## WHAT IS REQUIRED
Should the word "programs" occur in a line of the records, copy that line.

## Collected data
────────

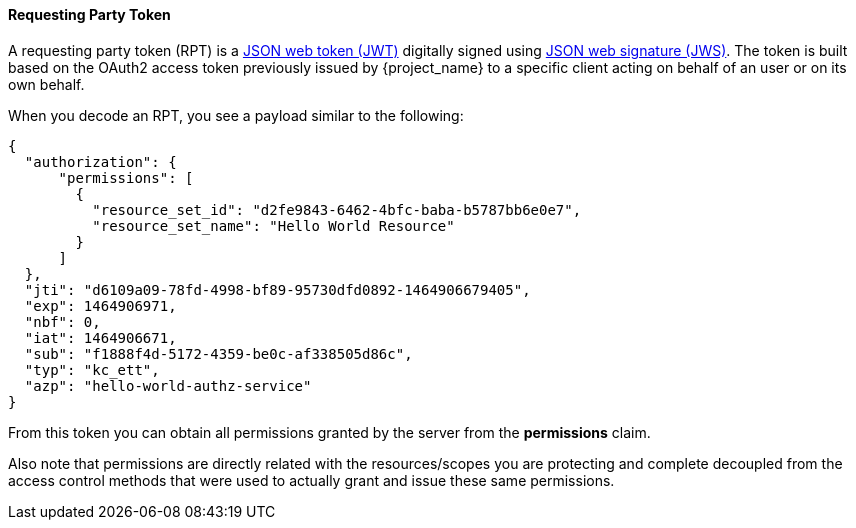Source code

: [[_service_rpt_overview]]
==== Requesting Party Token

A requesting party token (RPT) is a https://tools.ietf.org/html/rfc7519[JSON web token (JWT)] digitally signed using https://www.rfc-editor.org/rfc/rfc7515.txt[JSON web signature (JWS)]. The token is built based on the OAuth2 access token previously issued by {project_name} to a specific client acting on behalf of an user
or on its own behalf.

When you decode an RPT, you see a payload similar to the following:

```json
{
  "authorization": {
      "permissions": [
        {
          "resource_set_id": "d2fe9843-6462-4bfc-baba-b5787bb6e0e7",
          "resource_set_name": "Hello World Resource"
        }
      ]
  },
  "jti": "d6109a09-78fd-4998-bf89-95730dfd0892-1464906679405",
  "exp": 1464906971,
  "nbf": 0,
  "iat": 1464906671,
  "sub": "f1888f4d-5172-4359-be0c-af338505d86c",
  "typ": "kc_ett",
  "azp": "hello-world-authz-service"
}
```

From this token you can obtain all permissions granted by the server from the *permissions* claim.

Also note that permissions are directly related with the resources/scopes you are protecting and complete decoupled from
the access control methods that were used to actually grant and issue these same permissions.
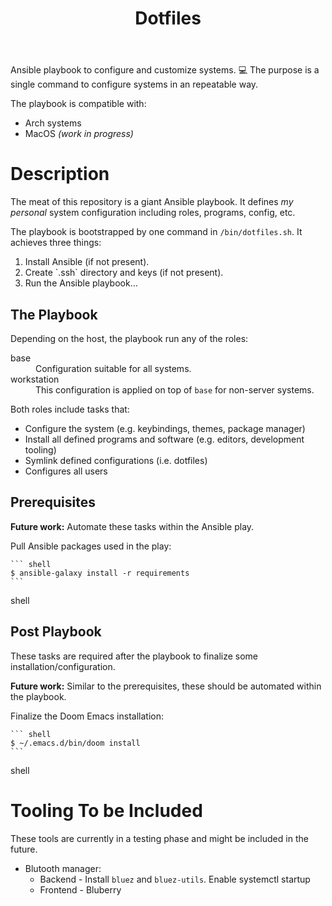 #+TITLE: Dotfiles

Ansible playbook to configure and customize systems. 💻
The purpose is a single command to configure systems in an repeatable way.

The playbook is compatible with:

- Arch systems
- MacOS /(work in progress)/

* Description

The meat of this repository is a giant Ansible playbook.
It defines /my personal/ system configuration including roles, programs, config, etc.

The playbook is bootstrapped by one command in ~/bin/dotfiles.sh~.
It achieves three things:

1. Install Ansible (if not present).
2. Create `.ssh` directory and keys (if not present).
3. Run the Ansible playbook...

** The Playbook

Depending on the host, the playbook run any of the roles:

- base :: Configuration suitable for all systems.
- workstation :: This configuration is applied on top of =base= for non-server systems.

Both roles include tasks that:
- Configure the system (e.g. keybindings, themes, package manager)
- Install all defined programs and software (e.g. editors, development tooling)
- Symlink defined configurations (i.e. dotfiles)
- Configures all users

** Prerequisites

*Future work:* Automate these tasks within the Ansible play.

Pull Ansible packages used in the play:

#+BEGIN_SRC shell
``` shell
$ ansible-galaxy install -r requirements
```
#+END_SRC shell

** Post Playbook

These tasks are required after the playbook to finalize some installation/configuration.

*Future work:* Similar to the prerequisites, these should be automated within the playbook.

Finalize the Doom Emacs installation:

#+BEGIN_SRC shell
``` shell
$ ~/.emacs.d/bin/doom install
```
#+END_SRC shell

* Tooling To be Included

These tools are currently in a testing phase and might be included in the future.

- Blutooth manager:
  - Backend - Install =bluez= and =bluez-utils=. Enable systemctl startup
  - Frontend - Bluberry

────────

## RESULT OF THIS EXERCISE
It defines /my personal/ system configuration including roles, programs, config, etc.
- Install all defined programs and software (e.g. editors, development tooling)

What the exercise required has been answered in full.